The media reporting on the Kingdom is often of limited or dubious quality offered to an American public who are not, in general, well equipped to filter the information. Nor, of course, can one exclude the overall political context from influencing the nature of the information available in the media. The Bush Administration has not done itself any favors in trying to quell the media's attacks on Saudi Arabia, and minimize the resultant impact on US opinion, by its insistence in this war on terror countries are either with us or against us. This stance does little at all to invite an approach to understanding the Kingdom and interpreting its policy positions that is sensitive to complexities.

It is also very important to understand how the shock of 9/11 has conditioned the US public's perception of the outside world and their receptiveness to information on the conduct of US foreign policy. It has become a truism within the United States that 9/11 changed the world. While such hyperbole accurately captures the wrenching emotional impact of the horrors of that day, it overlooks the fact that such terrorism was long in gestation, conceived out of a commingling of persistent realities and a perception of the world profoundly influenced by an radical Islamic ideology that draws on deep roots. Although the world did not change with 9/11, America's understanding of it did.
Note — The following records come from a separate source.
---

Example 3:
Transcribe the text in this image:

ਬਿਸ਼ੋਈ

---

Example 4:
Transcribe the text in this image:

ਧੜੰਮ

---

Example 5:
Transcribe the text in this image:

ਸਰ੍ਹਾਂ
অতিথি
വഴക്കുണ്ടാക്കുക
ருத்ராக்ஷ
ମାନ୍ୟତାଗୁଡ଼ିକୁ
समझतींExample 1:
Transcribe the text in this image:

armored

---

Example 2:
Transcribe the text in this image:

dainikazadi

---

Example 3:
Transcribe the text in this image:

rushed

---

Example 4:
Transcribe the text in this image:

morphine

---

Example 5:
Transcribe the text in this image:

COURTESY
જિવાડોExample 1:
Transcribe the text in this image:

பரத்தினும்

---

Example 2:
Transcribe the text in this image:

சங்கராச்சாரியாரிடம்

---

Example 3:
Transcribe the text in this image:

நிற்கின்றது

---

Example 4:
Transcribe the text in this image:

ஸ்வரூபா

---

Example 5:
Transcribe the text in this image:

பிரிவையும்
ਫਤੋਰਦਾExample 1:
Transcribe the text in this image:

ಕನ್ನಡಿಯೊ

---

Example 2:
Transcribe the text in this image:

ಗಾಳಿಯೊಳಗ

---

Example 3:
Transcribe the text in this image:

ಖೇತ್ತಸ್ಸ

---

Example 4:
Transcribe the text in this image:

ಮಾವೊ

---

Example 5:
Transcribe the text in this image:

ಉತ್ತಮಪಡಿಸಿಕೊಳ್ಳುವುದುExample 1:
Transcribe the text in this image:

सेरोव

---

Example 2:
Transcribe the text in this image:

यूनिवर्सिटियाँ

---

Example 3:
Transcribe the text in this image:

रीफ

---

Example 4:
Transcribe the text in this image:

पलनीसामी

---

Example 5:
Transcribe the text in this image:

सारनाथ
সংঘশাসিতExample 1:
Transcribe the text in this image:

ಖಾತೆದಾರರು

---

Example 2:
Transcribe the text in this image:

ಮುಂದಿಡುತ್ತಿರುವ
The merciless slaughter of so many Americans in that terrorist attack is understood among the US public, and rightly so, as totally unjustified. But this posture has tended to undercut a willingness among the general public to consider whether and to what degree US policy may have been a factor in framing the perpetrators' vision of the world and catalyzing their act. The distinction between understanding and justifying was lost in the revulsion; for most Americans, to look for answers in what the US may have done is to tread precariously close to somehow legitimizing the horror that took the lives of the innocent. The widely held refusal to countenance the idea that the US may in any way have contributed to 9/11 was evident in New York City's rejection of a sizable donation by the Saudi prince and financial entrepreneur Waleed bin Talal bin Abdul Aziz Al Saud for the rebuilding of the city. The prince was rebuffed for, in offering these funds, he made reference to the immense difficulties that have long afflicted the Middle East and the importance of the US role in resolving them.
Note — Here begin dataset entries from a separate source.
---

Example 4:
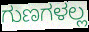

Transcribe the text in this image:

ಗುಣಗಳಲ್ಲ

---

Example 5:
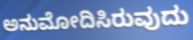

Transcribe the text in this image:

ಅನುಮೋದಿಸಿರುವುದು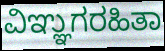
ವಿಞ್ಞುಗರಹಿತಾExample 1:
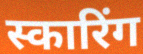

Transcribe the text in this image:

स्कारिंग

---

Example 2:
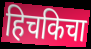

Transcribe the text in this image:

हिचकिचा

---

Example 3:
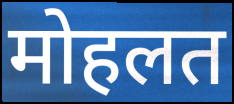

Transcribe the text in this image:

मोहलत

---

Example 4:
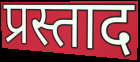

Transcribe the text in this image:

प्रस्ताद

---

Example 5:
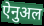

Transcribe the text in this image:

ऐनुअलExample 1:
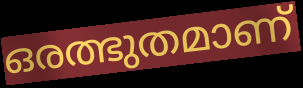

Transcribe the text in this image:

ഒരത്ഭുതമാണ്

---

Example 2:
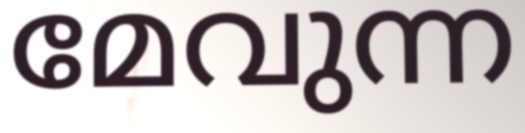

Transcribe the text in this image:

മേവുന്ന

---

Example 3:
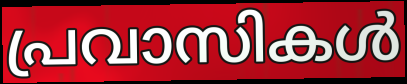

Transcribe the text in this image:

പ്രവാസികൾ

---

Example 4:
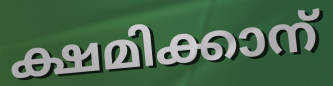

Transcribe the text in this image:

ക്ഷമിക്കാന്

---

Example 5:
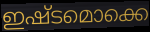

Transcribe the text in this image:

ഇഷ്ടമൊക്കെ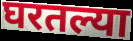
घरतल्या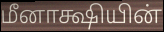
மீனாக்ஷியின்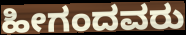
ಹೀಗಂದವರು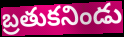
బ్రతుకనిండుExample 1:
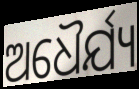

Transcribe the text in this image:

ଅଧୈର୍ଯ୍ୟ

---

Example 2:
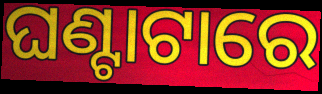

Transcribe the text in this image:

ଘଣ୍ଟାଟାରେ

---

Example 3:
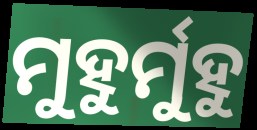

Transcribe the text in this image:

ମୁହୁର୍ମୁହୁ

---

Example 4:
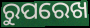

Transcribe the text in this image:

ରୁପରେଖ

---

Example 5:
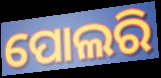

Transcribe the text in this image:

ପୋଲରି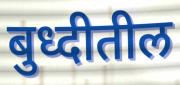
बुध्दीतील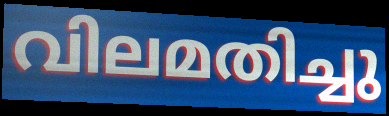
വിലമതിച്ചു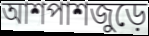
আশপাশজুড়ে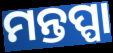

Out of 9/11 came a distinct predilection to locate the genesis of the attack exclusively in what the US is conceived to be - inherently good possessing a strong and desirable society - not in what we do. In an important way, the death of innocents does appear to have had the effect of 'sanctifying' in the US public's eyes America's role abroad. It has become something approaching an article of faith that the essence of the problem with our disruptive and dangerous encounter with the Middle East must reside in the failing of others. Without a doubt, the US media's take on the Kingdom outlined below both reflects and reinforces this predisposition. It can therefore readily have the effect of aiding any policy that intends to reshape the US' historic approach to the Kingdom.

The Media and The Message

The overwhelming, somewhat hysteric, impression conveyed by a review of US media coverage of the Kingdom since 9/11 is of a dysfunctional state struggling to govern a society riven by economic difficulties, demographic challenges, and social contradictions. The conclusion, either implied or explicit, is that the political order is on the verge of collapse, unable to offer viable solutions to the complex of problems, desperately embracing short term, tactical and untenable adjustments to retain its hold on power, inattentive to the long-term, destabilizing ramifications.